Source passage:
You don't have to store all input strings in an array. You can read a string, compute the number of operations and print the result, then proceed to the next string. So only one string buffer is needed. The maximal string length should be defined as a constant.

if ( a != b ) {
   if ( b > a ) 
       ops = ops + (b -a);
   else 
       ops = ops + (a -b); 
}

can be simplified to

ops += abs(a - b);

and then you don't need temporary char variables at all:

ops += abs(str[pos] - str[end]);

I would move the computation part for a single string to a separate function. That makes it easier to add test cases and makes the main function shorter and more clear.

Putting it all together:

static int palindromeOps(const char *str)
{
    int pos = 0;
    int end = strlen(str) - 1;
    int ops = 0;
    while (pos < end) {
        ops += abs(str[pos] - str[end]);
        pos++;
        end--;
    }
    return ops;
}

const int MAXSTRINGLENGTH = 10000;

int main()

Task to carry out:
In the code review, condense the paragraph that begins "You don't have to store all input strings" into a short bulleted list that keeps its main facts. The material after this passage comes from an unrelated source.

Dataset extract:
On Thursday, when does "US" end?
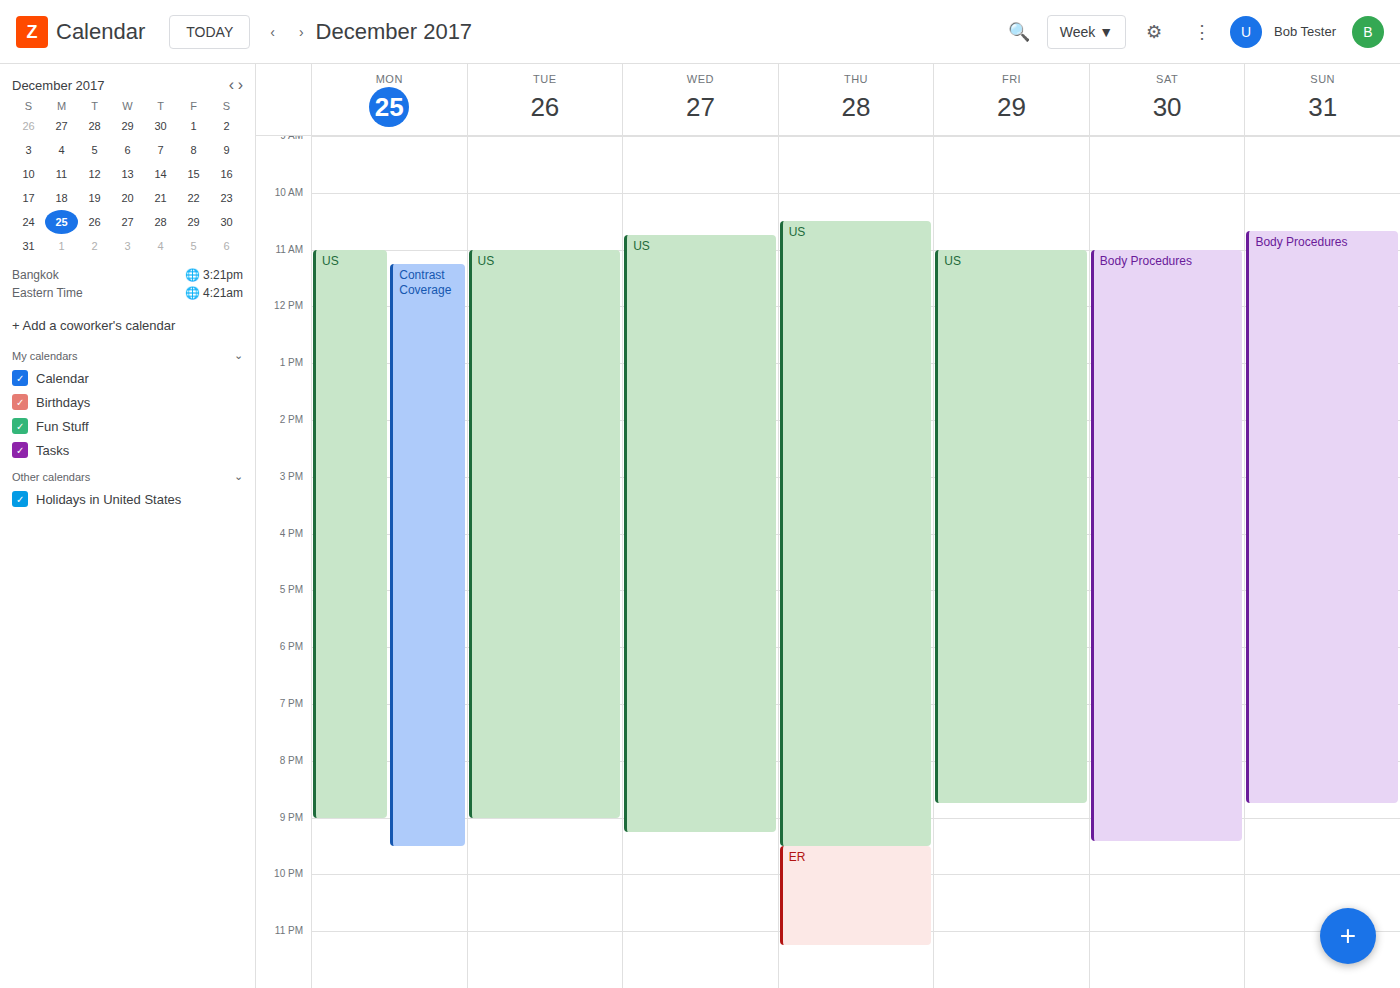
9:30 PM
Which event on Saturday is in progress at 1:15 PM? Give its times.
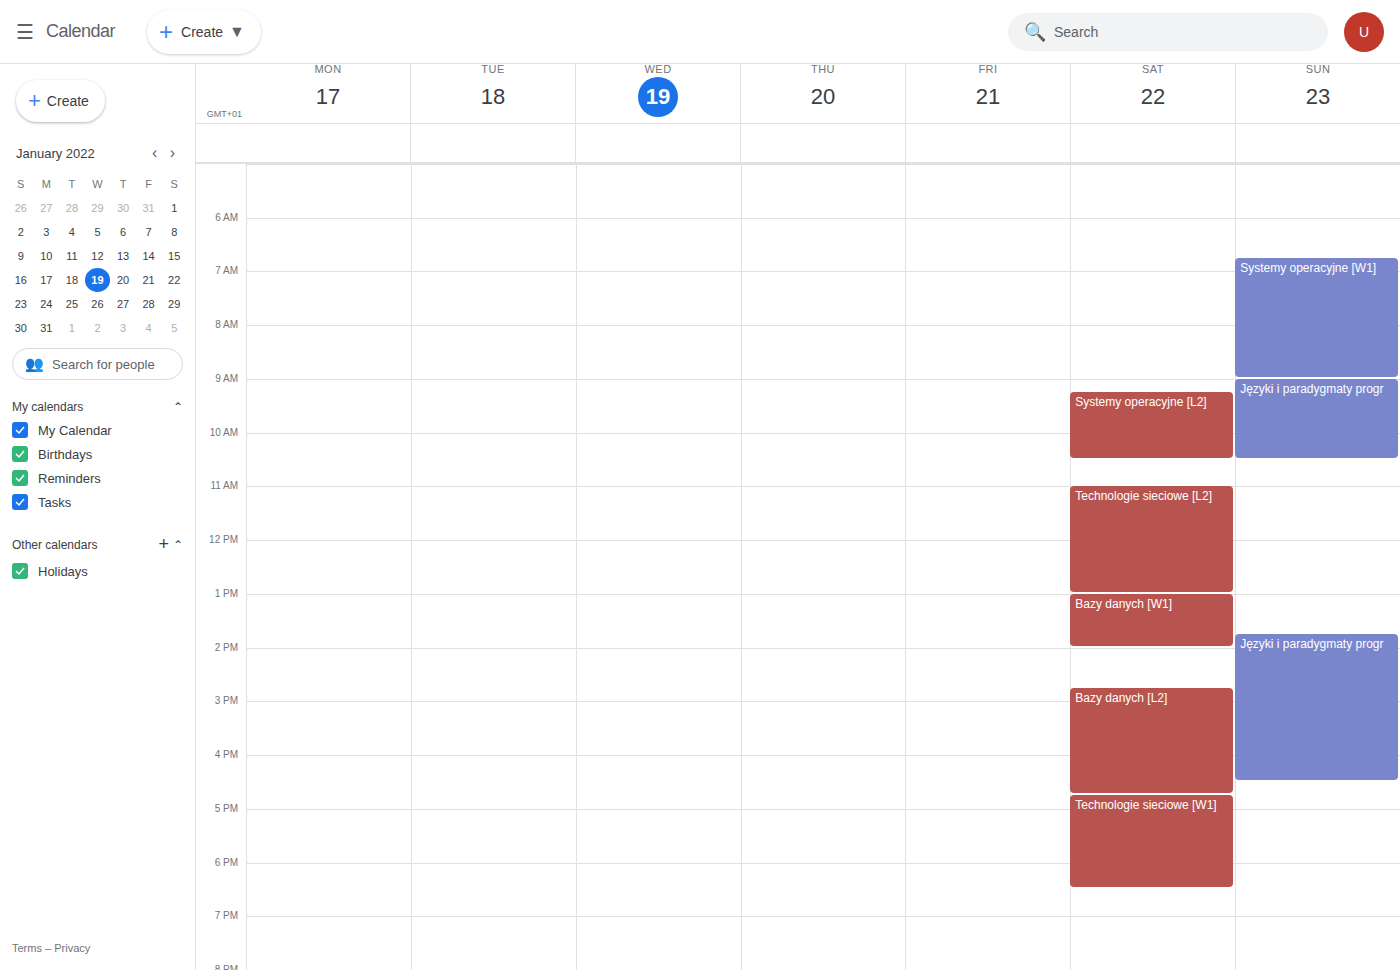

Written solution:
- Input strings don't all need to be stored in an array.
- Each string can be read, its operation count computed and printed, and then the next string handled.
- Only one string buffer is needed.
- The maximum string length should be a constant.